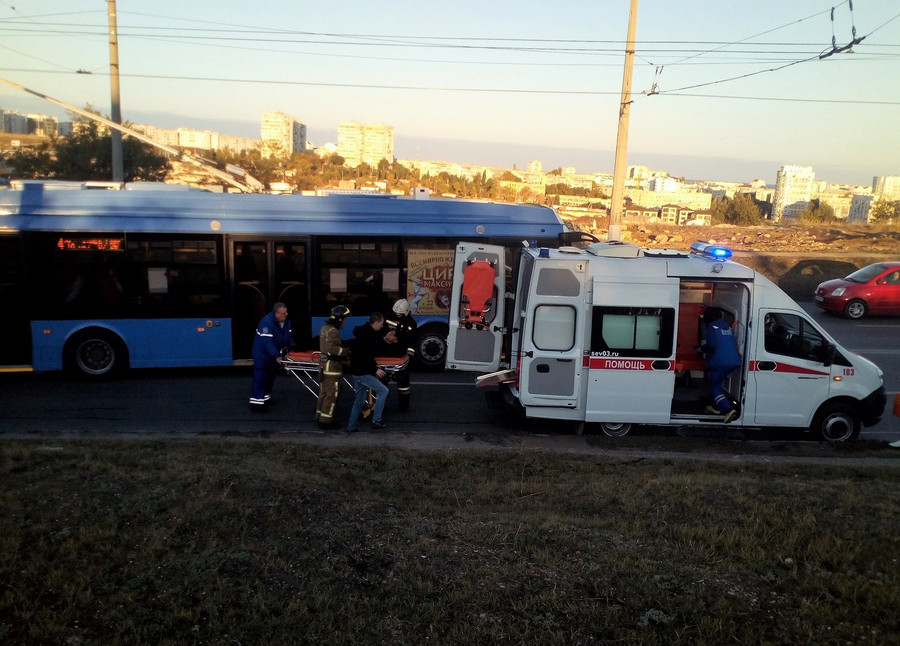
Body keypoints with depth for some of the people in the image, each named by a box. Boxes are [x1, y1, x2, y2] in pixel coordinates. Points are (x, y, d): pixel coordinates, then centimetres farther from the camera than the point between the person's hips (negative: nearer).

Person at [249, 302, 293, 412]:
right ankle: (256, 403, -7)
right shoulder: (267, 322, -28)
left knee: (270, 377, 19)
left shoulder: (286, 321, -2)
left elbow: (289, 337, 11)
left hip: (274, 355, 8)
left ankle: (266, 398, 34)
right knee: (260, 378, -9)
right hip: (262, 355, -8)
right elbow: (267, 341, -33)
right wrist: (276, 356, -37)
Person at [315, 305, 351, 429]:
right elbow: (331, 348, -31)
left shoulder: (325, 328, 13)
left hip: (324, 366, 10)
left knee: (324, 393, 17)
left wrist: (344, 350, 11)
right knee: (332, 394, -2)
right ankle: (326, 421, 3)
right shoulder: (333, 331, -19)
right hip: (332, 368, -10)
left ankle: (320, 417, 26)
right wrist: (347, 351, -25)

----

● Task item
Reproduce every line of the items above, including the descriptive lines and the person boxes, and increase each keypoint value (x, y and depth) by 134 while keeping the box coordinates unchanged. Leave the picture out of your answer.

● Completed task
Body keypoints with depth for some of the people in the image, each named by a box. Boxes are [x1, y1, x2, y2] in pixel coordinates. Points are (x, y, d): pixel coordinates, then centimetres farther from the camera than the point between the person's hips (negative: nearer).

Person at [249, 302, 293, 412]:
right ankle: (390, 537, 127)
right shoulder: (401, 456, 106)
left knee: (404, 511, 153)
left shoulder: (420, 455, 132)
left elbow: (423, 471, 145)
left hip: (408, 489, 142)
left ankle: (400, 532, 168)
right knee: (394, 512, 125)
right hip: (396, 489, 126)
right elbow: (401, 475, 101)
right wrist: (410, 490, 97)
Person at [315, 305, 351, 429]:
right elbow: (465, 482, 103)
left shoulder: (459, 462, 147)
left hip: (458, 500, 144)
left knee: (458, 527, 151)
left wrist: (478, 484, 145)
right knee: (466, 528, 132)
right ankle: (460, 555, 137)
right shoulder: (467, 465, 115)
right hip: (466, 502, 124)
left ankle: (454, 551, 160)
right wrist: (481, 485, 109)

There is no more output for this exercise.